After two weeks of training in Israel, Sandy Springs Police Capt. Norman Vik wants to use what he learned about operational readiness to improve his department.
Vik, the South District Commander as well as the North Metro SWAT Commander, was part of a 16-member delegation of senior law enforcement officials from Georgia, Tennessee, North Carolina and Colorado. They spent two weeks in November in the Georgia International Law Enforcement Exchange’s (GILEE) 28th annual peer-to-peer executive training program in partnership with the Israel Police.
He said they had briefings on how police in Israel handle border security, as well as how they deal with terrorist acts and smuggling.
“We don’t have to deal with border control in Georgia, whereas their law enforcement not only do traffic control, traffic enforcement, criminal investigations, but they’re also responsible for border security,” Vik said.
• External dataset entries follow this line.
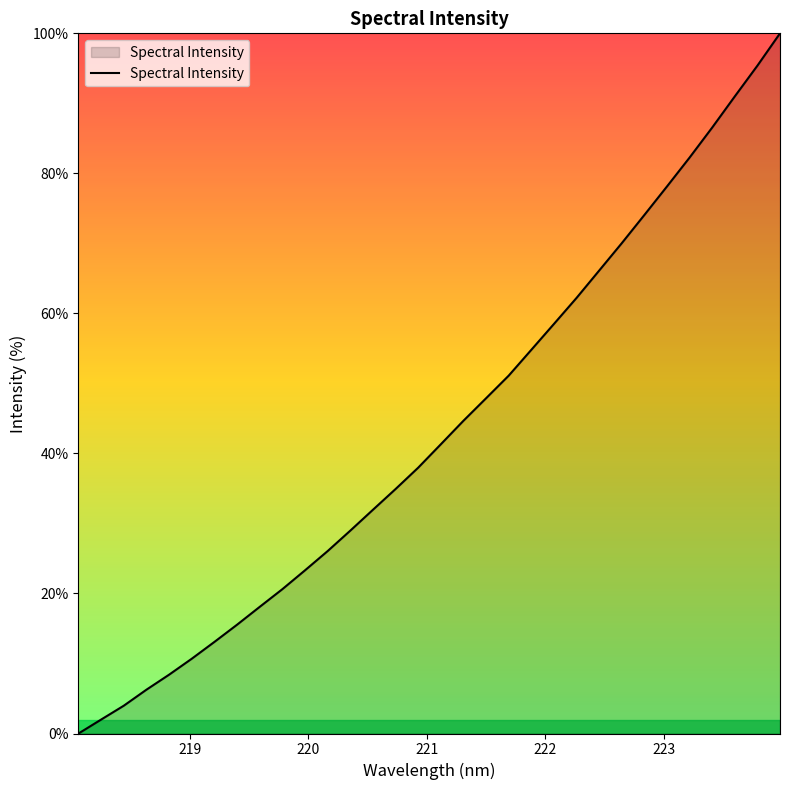

What is the greatest value displayed?

100.0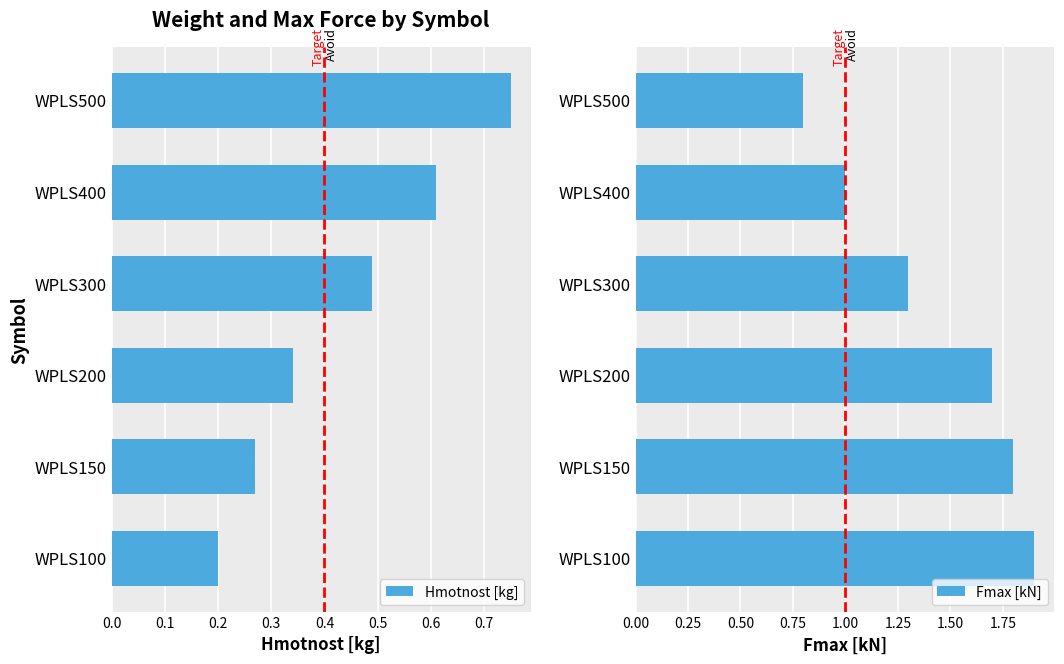

List the labels in order of Hmotnost [kg] value, largest first.

WPLS500, WPLS400, WPLS300, WPLS200, WPLS150, WPLS100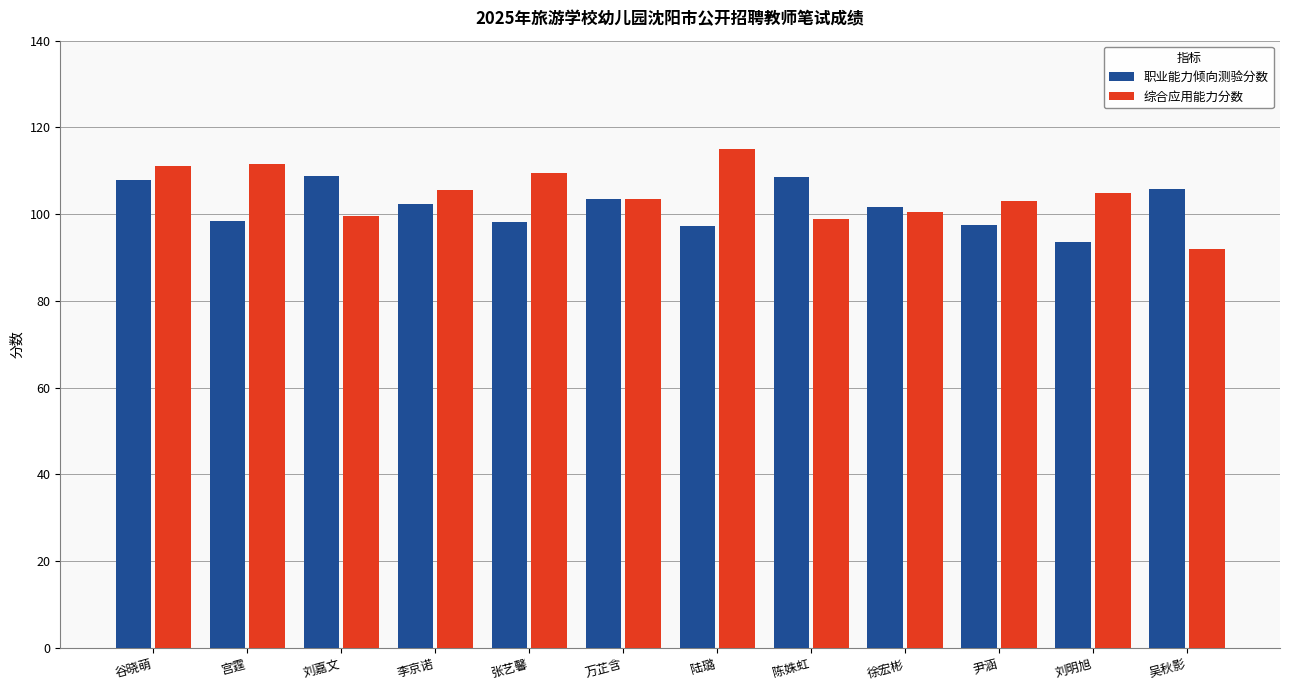

How many bars are there in each group?

2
He had a couple of classes with Israel’s unexploded ordnance teams and saw the work those individuals do day to day. He found that one of the most interesting parts of training is that they guarantee to be the first officer on scene in 15 minutes. In talking to one of the senior instructors, Vik explained Sandy Springs usually needs to call in an outside agency because it doesn’t have a bomb disposal team.
“They’re doing this stuff by themselves, just because of the sheer volume that they have sometimes,” Vik said.
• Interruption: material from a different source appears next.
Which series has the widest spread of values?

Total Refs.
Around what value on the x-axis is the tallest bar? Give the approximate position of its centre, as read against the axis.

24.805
He was also inspired by the amount of training the Israeli police do, which is more annually than most police departments in the U.S. Police departments like Sandy Springs may struggle to get the time to get on shooting ranges and get to defensive tactics classes and still make sure the city’s streets are covered, he said.
“They require whole squads to go train at one time. So they’ll take a whole squad of officers in, they’ll pull them off the street for a week at a time, just to do training,” Vik said.
Israel has a national academy for police training, which ensures that all officers receive the same training specific to their positions. In metro Atlanta, training for Sandy Springs officers may be different from what Brookhaven or Atlanta officers receive.
The first thing he wants to bring to the Sandy Springs Police Department is operational readiness training like he saw in Israel. Annually every officer must participate in training that includes physical activity, defensive tactics and firearms.
He plans to reach out to the program liaison in Israel to get a course layout for their operational readiness courses to see how it can be translated for Sandy Springs.
“For me, I think what’s next is to start moving forward and proposing some of these ideas to the senior command to the majors and deputy chiefs,” Vik said.
Sandy Springs is already looking at department-wide martial arts training to help officers learn how to control individuals during an arrest without hurting anyone.
“Most of the time, the reason people are getting hurt during an arrest situation is because of lack of control. So that’s why we’re looking at doing the martial arts for the whole department, just to better protect ourselves and protect the public,” Vik said.
During his 14 days on the ground in Israel, he said almost every minute involved training and briefing on procedures in Israel. Historical and cultural lessons were interwoven with the classes. For example, a trip to a town close to the Gaza Strip was an introduction to border security.
“You don’t notice it right away until somebody actually pointed out that every structure — playgrounds, bus stops — have a bomb shelter setup,” he said.
That’s when you realize the city is only a few kilometers away from the Gaza Strip, he said. “But you couldn’t tell by driving through the city. People are out walking the streets, children are playing, and it was like day-to-day business going on in that city,” Vik said.